THE TASK =>
Needed from the entries below: every line that holds the word "middle".

Stored data
____
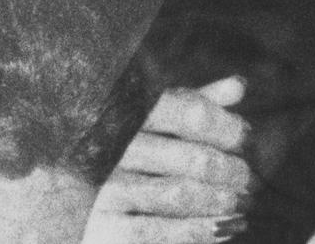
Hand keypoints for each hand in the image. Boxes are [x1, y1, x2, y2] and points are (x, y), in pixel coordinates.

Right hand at [85, 76, 255, 243]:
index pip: (192, 112)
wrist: (67, 203)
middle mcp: (115, 147)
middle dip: (229, 171)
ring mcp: (107, 189)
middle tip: (247, 179)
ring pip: (180, 195)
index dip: (225, 127)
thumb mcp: (159, 120)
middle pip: (195, 159)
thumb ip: (196, 103)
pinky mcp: (104, 228)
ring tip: (239, 202)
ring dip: (219, 202)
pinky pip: (159, 231)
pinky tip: (222, 229)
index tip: (244, 138)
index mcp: (129, 111)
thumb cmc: (128, 152)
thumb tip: (240, 85)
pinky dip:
____
SOLUTION BELOW =>
middle mcp: (115, 147)
middle dip: (229, 171)
middle tip: (247, 179)
middle pip: (195, 159)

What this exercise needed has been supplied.